→ **EXCERTO SELECIONADO**
◆ ◆ ◆ ◆ ◆ ◆ ◆

Thursday, April 19, 2007

 

Gervásio: Em carta-resposta

Aldina,

Em primeiro lugar, quero agradecer-te as palavras simpáticas que me dirigiste, fiquei sensibilizado.

Em segundo (mas de primeira importância), um agradecimento também, desta vez por me pedires uma reflexão que é sempre benéfica para nosso autoconhecimento e crescimento.

Sobre as minhas crenças e aprendizagens, perguntas-me. Caminho que se faz caminhando ou certezas absolutas e verdades definitivas? Vou tentar responder-te.

Embora na opinião que manifestaste o segundo não seja o meu caminho, e eu, à partida, também acreditava que não, agora tenho de concluir que talvez esteja a combinar as duas vertentes, em percentagens muito diferentes, obviamente.

O caminho faz-se caminhando, sem dúvida, acumulando experiências, competências, alguma sabedoria… e passo a passo ele torna-se nosso e nós tornamo-nos dele, e assim nos vamos criando. E nesta dança criativa eu diria que mais do que “o caminho faz-se caminhando”, “o caminho faz-se sentindo”. Ou seja, o caminho que escolho, percorro, faço, é aquele que interage comigo, que me chama, que me fala, que me faz sentir profundamente que é o verdadeiro para mim. Não o mais fácil, ou o mais rápido, ou o mais socialmente aceite, ou o que for, mas o que eu em cada momento SINTO que é o meu caminho.

Nem sempre vi as coisas com esta (que eu considero) clareza. Houve alturas em que me tentaram impor caminhos e impingir verdades definitivas, e eu, em nome da paz, por um lado, e por imaturidade, pelo outro, tentei aceitá-los. Até tentei honestamente. Mas rapidamente percebi que tinha de ser honesto a sério, comigo, com os outros, com a existência. Aqueles caminhos e aquelas supostas verdades não tinham nada a ver comigo, eram na sua maioria diametralmente opostos àquilo em que eu acreditava. E libertei-me. E assim aprendi a ouvir, a fazer, a seguir o meu caminho. E também aprendi que quando somos honestos ficamos todos muito mais felizes, porque quando eu me anulava em nome da paz, e embora na altura não o percebesse, não conseguia mais do que uma paz podre, porque eu não estava bem, e por consequência o resto também não.

◆ ◆ ◆ ◆ ◆ ◆ ◆

→ **EXCERTO DA LISTAGEM**
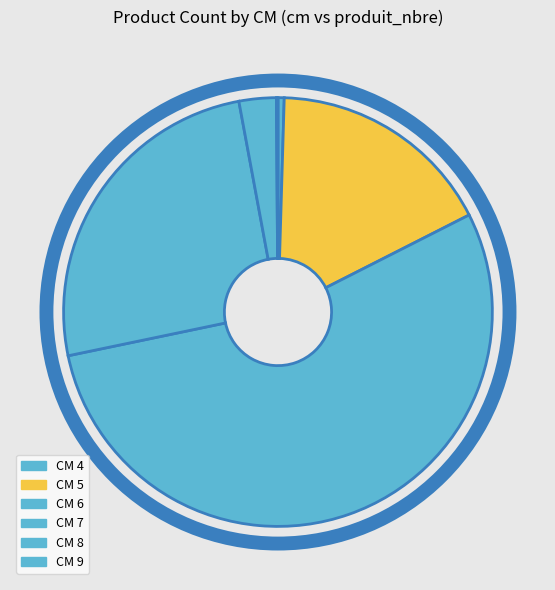

What is the smallest slice in the pie chart?

9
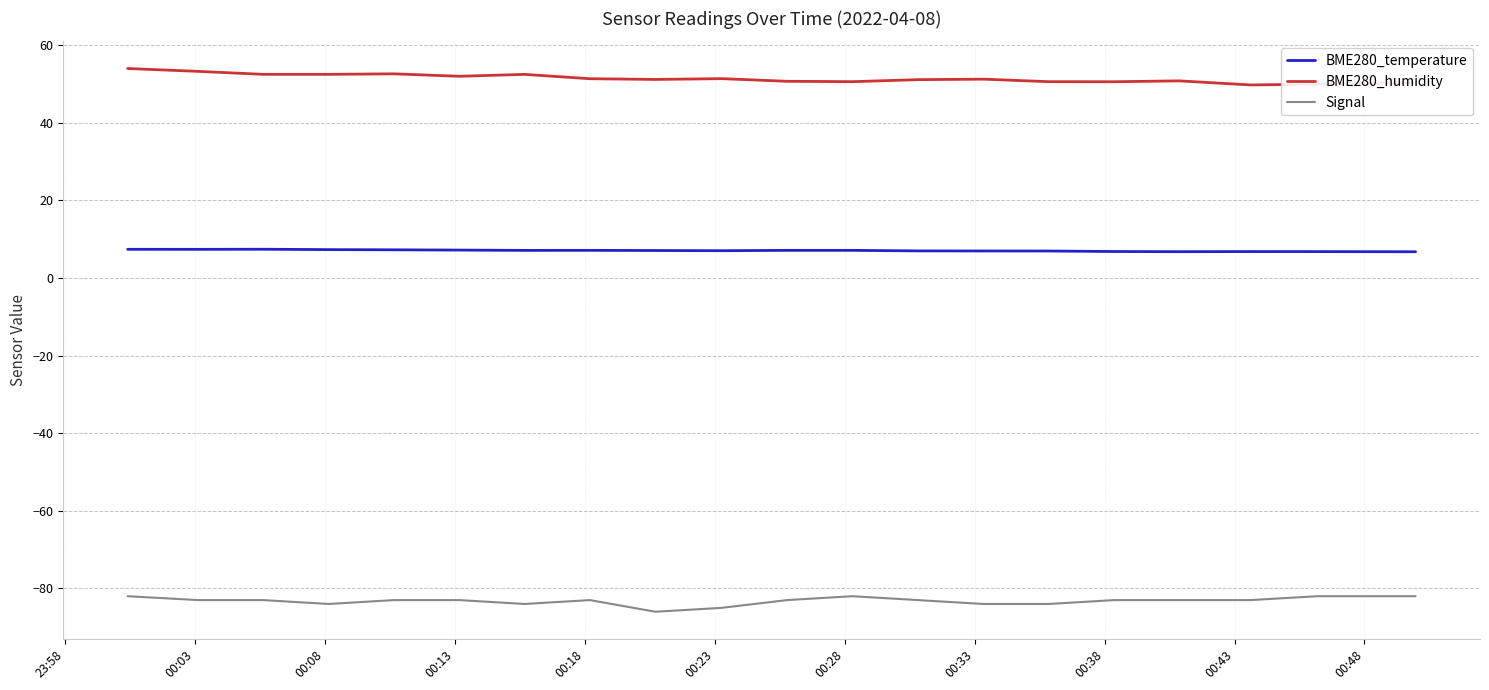

List the series in order of their peak value, highest first.

BME280_humidity, BME280_temperature, Signal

◆ ◆ ◆ ◆ ◆ ◆ ◆

→ **RESOLVE O SEGUINTE**
1. Segundo a carta, por que motivos o autor tentou aceitar os caminhos e as verdades que lhe quiseram impor?
2. Transcreve fielmente o trecho da carta desde "Thursday, April 19, 2007" até "autoconhecimento e crescimento.".
3. Dá continuidade à carta dirigida a Aldina, retomando-a a partir da última frase apresentada.
A listagem é material à parte e não tem relação com a carta.

→ **RESPOSTAS**
1. Em nome da paz, por um lado, e por imaturidade, pelo outro.

2.
Thursday, April 19, 2007

 

Gervásio: Em carta-resposta

Aldina,

Em primeiro lugar, quero agradecer-te as palavras simpáticas que me dirigiste, fiquei sensibilizado.

Em segundo (mas de primeira importância), um agradecimento também, desta vez por me pedires uma reflexão que é sempre benéfica para nosso autoconhecimento e crescimento.

3.
Portanto, pode exigir força e coragem mas o nosso caminho deve ser feito por nós, e a nossa verdade é aquela que faz ressonância na nossa alma, que faz tocar os sininhos cá dentro que dizem “Isso é verdade. Vai por aí”.

Certezas absolutas e verdades definitivas não creio que possam existir, nem as que os outros me imponham, nem as que eu possa impingir a mim próprio. Porque o que é verdade para mim hoje pode amanhã, com outros dados e outra visão e outra evolução, já não ser. Temos de combinar de forma equilibrada a firmeza das nossas convicções com a flexibilidade para as refazermos e adaptarmos conforme progredimos. É uma questão de estarmos sempre dispostos a estar em sintonia e sentir qual é a nossa verdade e o nosso caminho aqui e agora. Vamos vendo, sentindo, intuindo… e tudo se encaixa de forma perfeita, passamos a sentir que tudo está certo, no sítio certo, da forma certa… Às vezes até dolorosa, mas sempre certa, para nos levar mais longe e mais alto.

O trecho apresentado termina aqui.